Voor het opstellen van de begroting is het van belang dat de raad de uitgangspunten voor het opstellen van de Programmabegroting 2025 vaststelt. Deze uitgangspunten, die tevens zijn gehanteerd bij het opstellen van deze Zomernota 2024 – 2028, staan hieronder vermeld.

Hieronder is een aantal algemene uitgangspunten genoemd die gehanteerd worden bij het opstellen van de Programmabegroting 2025.

  • De meerjarenbegroting 2025 – 2028 wordt opgesteld overeenkomstig het Besluit begroting en verantwoording provincies en gemeenten (BBV), de Financiële verordening Halderberge, het Gemeenschappelijk Financieel Toezichtkader (GTK) van de provincie Noord-Brabant en de begrotingscirculaire 2024 van de provincie Noord-Brabant van 5 april 2024.

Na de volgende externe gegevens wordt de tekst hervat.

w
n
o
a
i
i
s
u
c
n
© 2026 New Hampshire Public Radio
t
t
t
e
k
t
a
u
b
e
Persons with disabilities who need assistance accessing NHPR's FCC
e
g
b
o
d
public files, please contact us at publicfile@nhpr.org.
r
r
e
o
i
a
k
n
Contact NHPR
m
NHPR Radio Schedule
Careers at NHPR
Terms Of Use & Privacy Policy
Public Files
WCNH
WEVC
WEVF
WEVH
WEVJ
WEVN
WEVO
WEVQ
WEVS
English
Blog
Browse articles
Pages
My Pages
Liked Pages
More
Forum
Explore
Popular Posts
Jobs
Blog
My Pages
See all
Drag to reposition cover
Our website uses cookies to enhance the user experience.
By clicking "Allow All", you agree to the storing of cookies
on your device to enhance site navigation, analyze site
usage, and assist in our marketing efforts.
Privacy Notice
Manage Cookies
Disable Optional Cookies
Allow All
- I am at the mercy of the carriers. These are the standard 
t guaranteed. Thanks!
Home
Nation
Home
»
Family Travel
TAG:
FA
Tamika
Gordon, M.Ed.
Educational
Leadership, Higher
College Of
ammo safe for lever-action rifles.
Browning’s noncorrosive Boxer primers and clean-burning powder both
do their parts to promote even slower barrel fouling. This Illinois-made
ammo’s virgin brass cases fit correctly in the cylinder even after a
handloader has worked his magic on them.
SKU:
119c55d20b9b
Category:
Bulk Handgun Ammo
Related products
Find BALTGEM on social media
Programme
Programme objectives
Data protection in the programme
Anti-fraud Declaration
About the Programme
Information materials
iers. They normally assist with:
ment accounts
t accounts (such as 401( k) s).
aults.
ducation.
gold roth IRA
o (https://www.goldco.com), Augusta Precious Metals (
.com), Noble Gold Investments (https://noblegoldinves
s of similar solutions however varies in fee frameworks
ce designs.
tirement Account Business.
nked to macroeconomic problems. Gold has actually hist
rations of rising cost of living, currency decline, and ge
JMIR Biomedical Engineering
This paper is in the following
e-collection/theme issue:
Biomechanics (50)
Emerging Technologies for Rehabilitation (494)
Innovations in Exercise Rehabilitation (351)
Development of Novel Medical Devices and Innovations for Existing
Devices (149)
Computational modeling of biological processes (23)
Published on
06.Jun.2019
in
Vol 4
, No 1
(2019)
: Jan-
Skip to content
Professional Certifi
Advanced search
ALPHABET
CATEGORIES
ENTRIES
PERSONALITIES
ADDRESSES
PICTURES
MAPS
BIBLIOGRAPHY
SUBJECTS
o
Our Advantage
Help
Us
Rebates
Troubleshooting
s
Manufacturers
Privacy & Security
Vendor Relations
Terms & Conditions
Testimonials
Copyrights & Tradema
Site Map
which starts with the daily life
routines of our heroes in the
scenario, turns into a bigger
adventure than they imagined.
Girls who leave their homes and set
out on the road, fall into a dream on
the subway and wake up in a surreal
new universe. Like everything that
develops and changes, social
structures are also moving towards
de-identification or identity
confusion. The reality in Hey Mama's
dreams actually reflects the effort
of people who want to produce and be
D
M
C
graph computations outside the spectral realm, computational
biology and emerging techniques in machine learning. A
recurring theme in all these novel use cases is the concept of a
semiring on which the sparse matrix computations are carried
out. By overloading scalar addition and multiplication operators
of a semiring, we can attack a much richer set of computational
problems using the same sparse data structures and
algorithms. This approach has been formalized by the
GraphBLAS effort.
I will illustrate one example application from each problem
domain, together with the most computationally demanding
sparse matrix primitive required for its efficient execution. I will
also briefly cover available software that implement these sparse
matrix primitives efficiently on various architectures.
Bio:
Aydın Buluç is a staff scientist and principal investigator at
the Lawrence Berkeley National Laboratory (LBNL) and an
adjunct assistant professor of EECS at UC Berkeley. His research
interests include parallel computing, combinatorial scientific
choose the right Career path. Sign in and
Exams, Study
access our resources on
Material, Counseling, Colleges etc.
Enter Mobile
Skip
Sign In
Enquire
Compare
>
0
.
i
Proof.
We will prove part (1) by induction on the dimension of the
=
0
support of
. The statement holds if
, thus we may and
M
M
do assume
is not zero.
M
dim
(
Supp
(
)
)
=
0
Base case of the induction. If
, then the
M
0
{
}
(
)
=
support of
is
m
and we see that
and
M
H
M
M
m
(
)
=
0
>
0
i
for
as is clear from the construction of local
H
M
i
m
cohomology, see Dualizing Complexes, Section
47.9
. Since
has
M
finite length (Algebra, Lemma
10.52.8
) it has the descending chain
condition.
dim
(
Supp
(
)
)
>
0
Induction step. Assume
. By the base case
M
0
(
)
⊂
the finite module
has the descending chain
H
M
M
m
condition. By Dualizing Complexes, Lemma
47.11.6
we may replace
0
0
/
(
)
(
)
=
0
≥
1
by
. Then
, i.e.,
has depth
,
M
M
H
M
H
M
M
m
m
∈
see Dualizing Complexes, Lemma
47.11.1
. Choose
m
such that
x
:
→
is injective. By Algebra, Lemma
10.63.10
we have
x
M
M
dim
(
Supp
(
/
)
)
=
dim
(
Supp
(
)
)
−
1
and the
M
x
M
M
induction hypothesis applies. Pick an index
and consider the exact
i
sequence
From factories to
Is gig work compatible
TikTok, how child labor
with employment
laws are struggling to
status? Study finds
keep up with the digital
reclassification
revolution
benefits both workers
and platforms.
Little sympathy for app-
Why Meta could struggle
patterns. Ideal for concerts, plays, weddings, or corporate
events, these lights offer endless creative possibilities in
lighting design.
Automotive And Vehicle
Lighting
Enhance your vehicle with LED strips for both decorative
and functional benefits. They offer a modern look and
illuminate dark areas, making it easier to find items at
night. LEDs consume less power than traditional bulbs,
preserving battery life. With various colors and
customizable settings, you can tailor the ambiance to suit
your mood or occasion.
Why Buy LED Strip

  • Bij de opstelling van de Begroting 2025 worden de begrotingswijzigingen betreffende het jaar 2024 tot en met de raadsvergadering van 4 juli 2024 meegenomen.

  • In de Begroting 2025 wordt zoveel mogelijk rekening gehouden met autonome ontwikkelingen, zoals het (verwachte) aantal inwoners, woonruimten, uitkeringsgerechtigden, bouwvergunningen, e.d. Verder wordt er zoveel mogelijk rekening gehouden met (opgelegd) rijksbeleid.
    In principe worden autonome ontwikkelingen door het rijk gecompenseerd middels de algemene uitkering uit het Gemeentefonds. Het kan echter zo zijn, dat het rijk uit bezuinigingsoverwegingen besluit tot geen of een gedeeltelijke compensatie.

  • De ramingen van de uitkeringen uit het gemeentefonds in deze Zomernota 2024 – 2028 zijn gebaseerd op de uitkomsten van de meicirculaire 2024 en de laatste specificaties van de algemene uitkering. De uitkomsten van de septembercirculaire 2024 worden indien mogelijk (afhankelijk van de verschijningsdatum van deze circulaire) meegenomen in de Programmabegroting 2025.

  • Bij de berekening van de algemene uitkering is rekening gehouden met de (verwachte) areaalontwikkeling van de WOZ-capaciteit en de verwachte ontwikkeling van de aantallen eenheden zoals woonruimten, inwoners en bijstandsgerechtigden.